Plainte de l’UPD contre le projet Mahana Beach: le Tahoeraa parle de « nouvelle gesticulation »

A trois jours des élections sénatoriales, le futur ex-sénateur de la Polynésie française annonce qu’il a déposé plainte contre X pour favoritisme. Personne n’est dupe de cette nouvelle gesticulation médiatique du donneur de leçon suspendu durant deux ans du barreau de Papeete suite à sa sanction par la cour d’appel de Papeete pour des faits reprochés peu glorifiants qui lui retirent définitivement tout droit de jouer les chevaliers blancs.

Dans le cadre du projet du Tahiti Mahana Beach, il n’y a aucun favoritisme. Toute la procédure est transparente.
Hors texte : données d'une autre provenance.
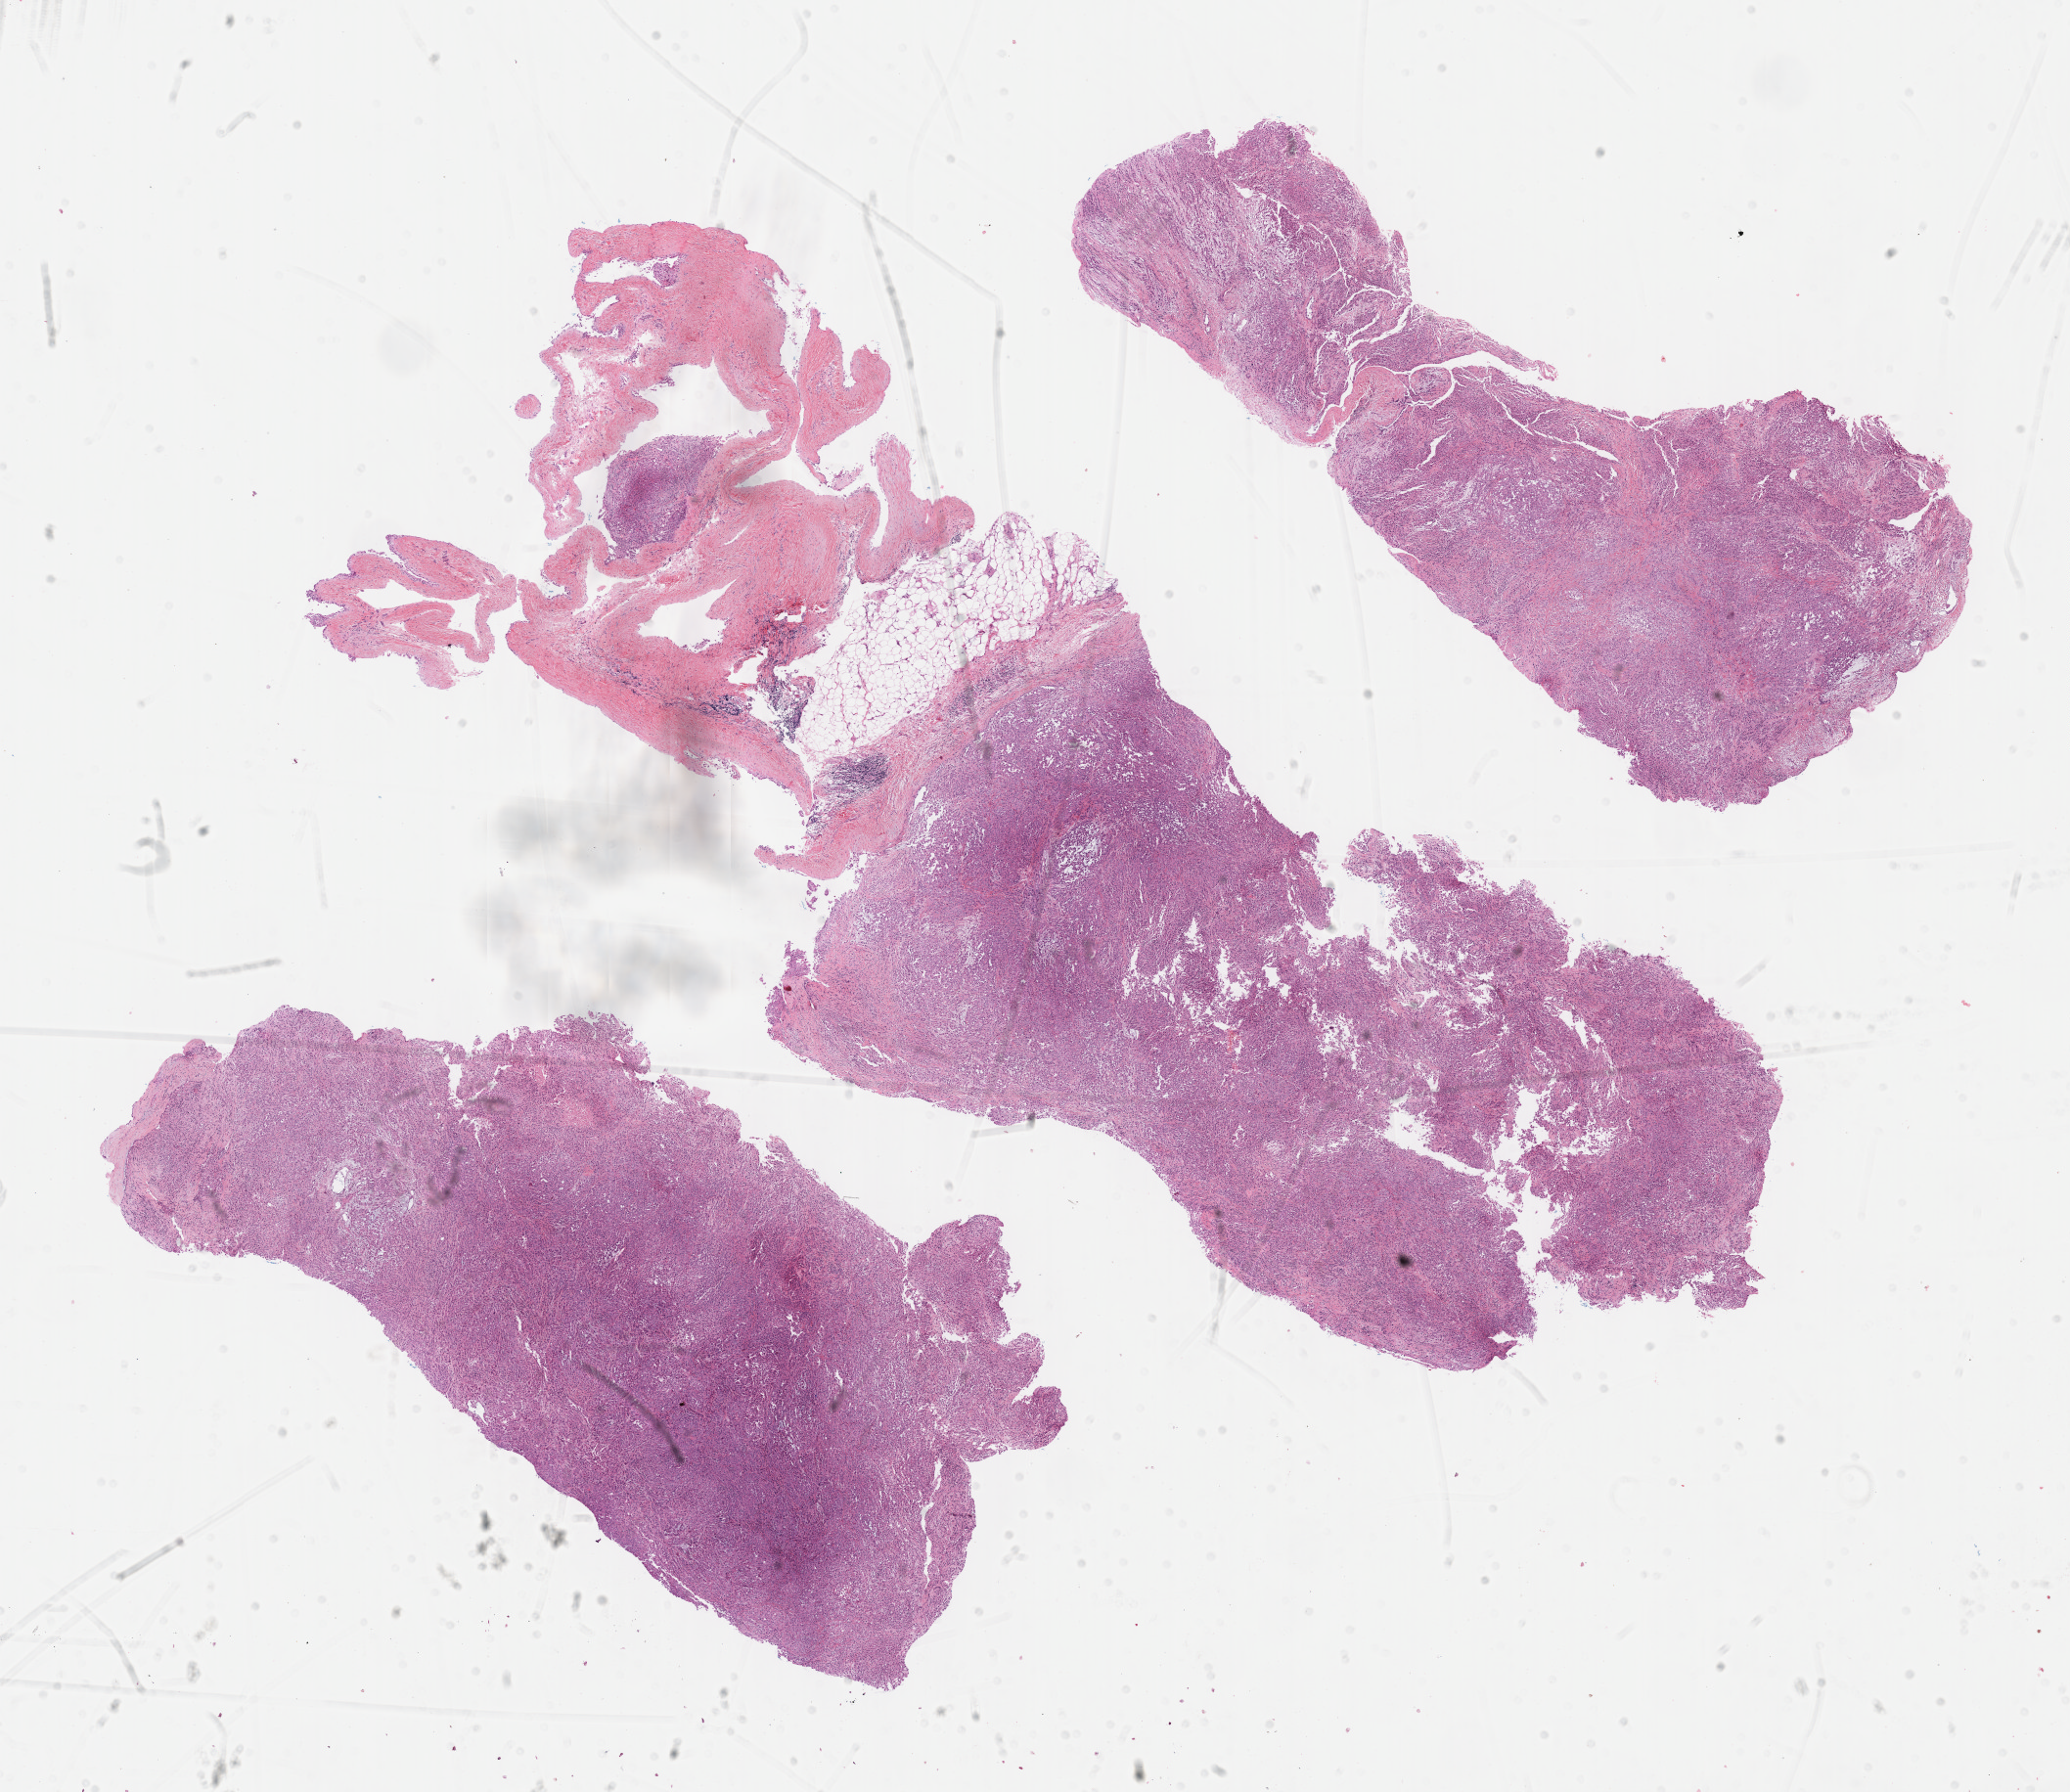
Hematoxylin and eosin (H&E) stained whole-slide image, low-resolution overview of the scanned area, about 17.1 x 14.8 mm; formalin-fixed paraffin-embedded (FFPE) diagnostic section; primary tumour sample from the mesothelium. Male, age 74 years at initial diagnosis.
- TNM: T1 N0 M0
- pathologic diagnosis: Epithelioid mesothelioma, malignant (pleura, NOS)
- AJCC pathologic stage: I (7th edition)
- laterality: right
Elle a fait l’objet d’une mise en concurrence par appel international à candidatures pour la réalisation d’un projet lancé le 25 novembre 2013 en vue de sélectionner trois cabinets pluridisciplinaires, auquel ont répondu quatorze candidats à la date d’échéance fixée au 10 janvier 2014.

Sur ces quatorze projets, et comme cela a toujours été annoncé publiquement, trois projets ont été sélectionnés par un jury d’évaluation interministériel qui s’est réuni le 23 janvier 2014: un cabinet français, un cabinet chinois, un cabinet hawaiien. Les trois cabinets ont été informés qu’ils avaient jusqu’au 30 juin 2014 pour remettre leurs premières études sur la base d’objectifs clairs. Chaque étape a fait l’objet d’une communication vers la presse en toute transparence.
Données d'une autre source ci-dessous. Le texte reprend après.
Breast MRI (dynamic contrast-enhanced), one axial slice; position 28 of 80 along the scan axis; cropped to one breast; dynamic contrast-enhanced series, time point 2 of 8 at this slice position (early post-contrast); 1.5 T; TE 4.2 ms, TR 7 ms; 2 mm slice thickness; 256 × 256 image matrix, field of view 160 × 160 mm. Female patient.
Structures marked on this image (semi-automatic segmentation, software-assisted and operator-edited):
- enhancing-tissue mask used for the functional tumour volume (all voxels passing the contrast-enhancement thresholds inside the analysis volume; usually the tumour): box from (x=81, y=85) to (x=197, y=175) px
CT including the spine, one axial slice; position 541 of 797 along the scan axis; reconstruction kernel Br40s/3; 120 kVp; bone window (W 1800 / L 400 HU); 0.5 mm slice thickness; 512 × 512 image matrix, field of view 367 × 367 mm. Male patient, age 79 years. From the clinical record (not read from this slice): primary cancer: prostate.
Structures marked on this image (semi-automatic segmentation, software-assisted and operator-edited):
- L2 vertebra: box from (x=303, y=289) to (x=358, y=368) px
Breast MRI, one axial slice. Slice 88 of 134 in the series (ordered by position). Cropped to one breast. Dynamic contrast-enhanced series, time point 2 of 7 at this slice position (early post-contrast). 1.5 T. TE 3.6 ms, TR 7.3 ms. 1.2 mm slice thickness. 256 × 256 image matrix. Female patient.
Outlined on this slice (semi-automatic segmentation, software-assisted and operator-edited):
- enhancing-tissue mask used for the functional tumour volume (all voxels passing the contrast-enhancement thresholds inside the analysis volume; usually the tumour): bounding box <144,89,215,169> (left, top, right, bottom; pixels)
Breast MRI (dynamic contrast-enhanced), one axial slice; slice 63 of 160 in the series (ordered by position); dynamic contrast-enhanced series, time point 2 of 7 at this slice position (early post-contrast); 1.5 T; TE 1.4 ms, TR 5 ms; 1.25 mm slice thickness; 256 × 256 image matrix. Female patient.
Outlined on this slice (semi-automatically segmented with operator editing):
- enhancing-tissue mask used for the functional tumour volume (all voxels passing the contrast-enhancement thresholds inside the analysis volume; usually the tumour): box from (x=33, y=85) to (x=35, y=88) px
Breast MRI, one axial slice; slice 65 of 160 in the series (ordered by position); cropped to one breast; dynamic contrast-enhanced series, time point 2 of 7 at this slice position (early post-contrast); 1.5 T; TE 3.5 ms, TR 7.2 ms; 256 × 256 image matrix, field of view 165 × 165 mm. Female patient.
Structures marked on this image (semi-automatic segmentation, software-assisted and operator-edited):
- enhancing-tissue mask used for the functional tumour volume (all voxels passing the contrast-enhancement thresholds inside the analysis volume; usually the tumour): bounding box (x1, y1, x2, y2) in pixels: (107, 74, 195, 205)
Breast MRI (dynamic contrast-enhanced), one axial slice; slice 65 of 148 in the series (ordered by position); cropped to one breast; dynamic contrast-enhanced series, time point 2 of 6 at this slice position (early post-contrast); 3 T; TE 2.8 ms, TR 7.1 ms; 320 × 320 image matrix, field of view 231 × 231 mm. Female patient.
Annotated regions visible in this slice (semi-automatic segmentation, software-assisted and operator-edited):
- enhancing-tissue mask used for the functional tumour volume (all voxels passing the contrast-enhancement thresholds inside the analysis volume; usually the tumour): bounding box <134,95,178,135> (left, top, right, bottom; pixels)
Une opération totalement transparente

Il a toujours été dit que le Pays se portait acquéreur des trois projets, en réalité les esquisses de celui-ci, car à ce stade il n’est encore question que de la définition du parti architectural et du plan masse, ainsi que d’une ébauche économique, afin d’en être propriétaire. Le Pays entendait ainsi conserver la liberté de son choix, voire la possibilité de mélanger les meilleures idées de chaque projet en fonction des réponses apportées aux objectifs assignés (capacités hôtelières, animations diverses, activités touristiques, casino, centre de congrès, espaces commerciaux, aménagements paysagers, intégration au site) etc.

Cette condition faisait expressément partie des contraintes liées à cet appel public à concurrence. Chaque cabinet d’architecte, comme cela a été annoncé, disposait de trois mois pour réaliser ses esquisses en intégrant les contraintes et le dimensionnement attendus par le Pays. Ils devaient, en contre partie, percevoir chacun la somme de 25 millions de FCFP permettant au Pays d’en devenir le propriétaire.
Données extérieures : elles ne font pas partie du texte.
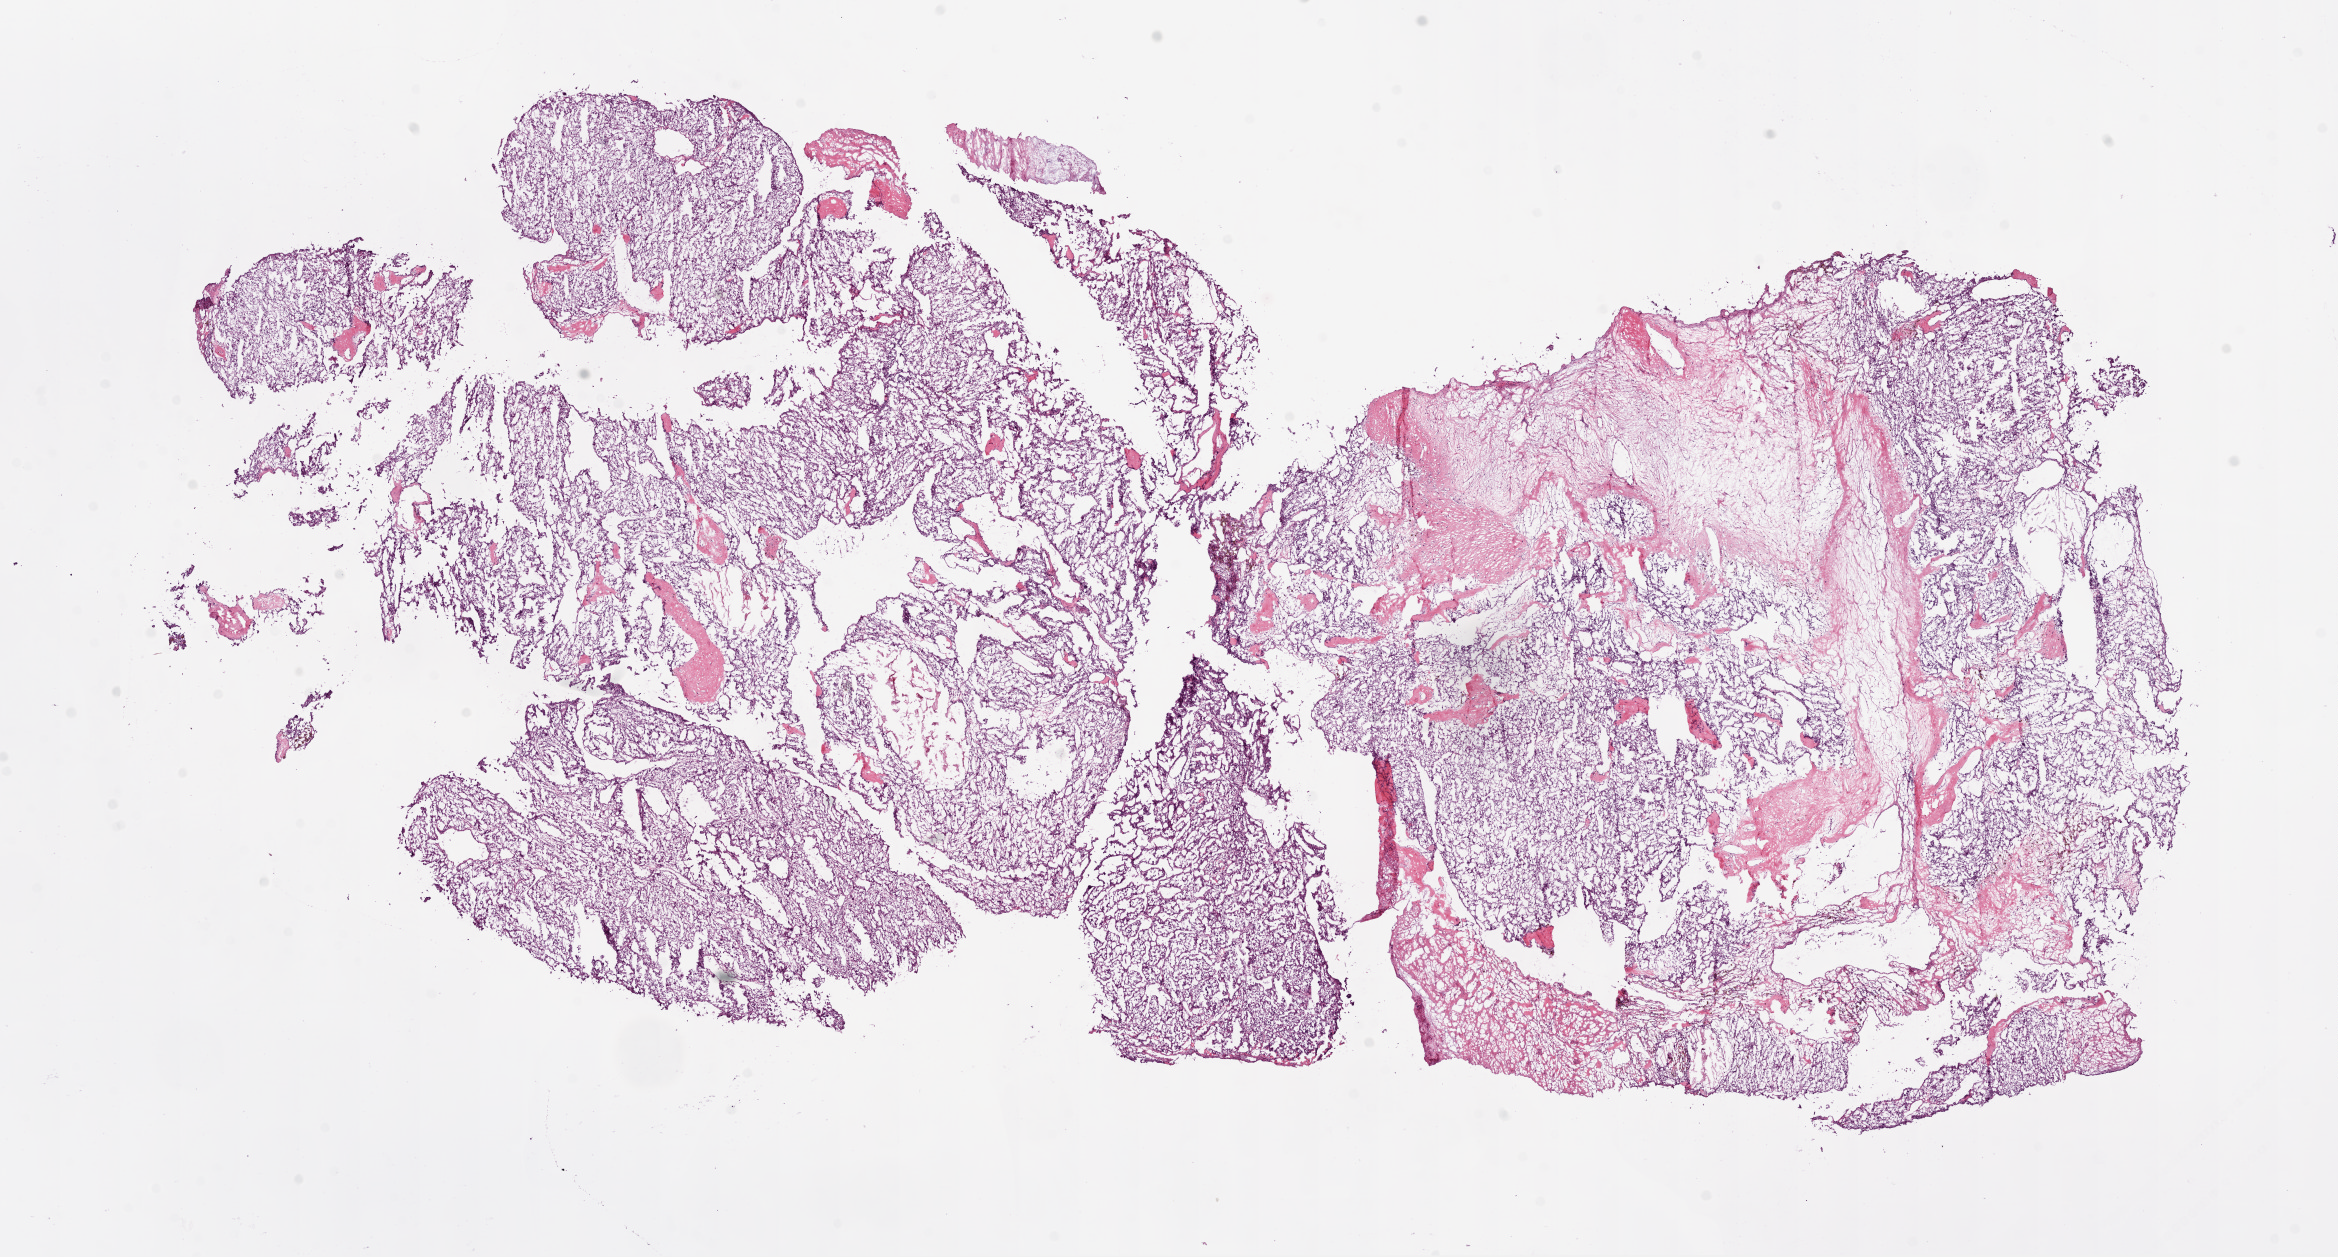
H&E-stained whole-slide image — low-resolution overview of the scanned area, about 18.9 x 10.1 mm (from a 20x scan); frozen section from the bottom of the tissue portion; kidney, primary tumour sample. Patient: male, age at initial diagnosis 47 years. Histologic grade: G3 (poorly differentiated). Slide review estimates, as recorded: tumour cells 80%, tumour nuclei 85%, normal cells 0%, stromal cells 20%, necrosis 0%.
* AJCC pathologic stage: III (7th edition)
* laterality: right
* diagnosis: Clear cell adenocarcinoma, NOS
* TNM: T3b NX M0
Quant au projet sélectionné par le jury, celui du cabinet hawaiien Group70 International, il a été retenu le 18 juillet 2014, à l’issue de trois jours de soutenance, où chaque cabinet est venu présenter son projet en présence de la presse qui en a amplement rendu compte, diffusant les films de présentation de chaque cabinet.

Le projet hawaiien a été retenu par le jury, sur la base des préconisations du jury technique, simplement parce que c’est lui qui répondait le mieux aux critères imposés par le Pays et aux contraintes des lieux, dans l’appel à projet. Les réactions du public réagissant en nombre sur les sites internet montrent que ce choix était amplement partagé par l’opinion publique. En outre, le projet retenu n’a fait l’objet d’aucune prime complémentaire comme cela aurait été le cas dans le cadre d’un appel à candidature classique.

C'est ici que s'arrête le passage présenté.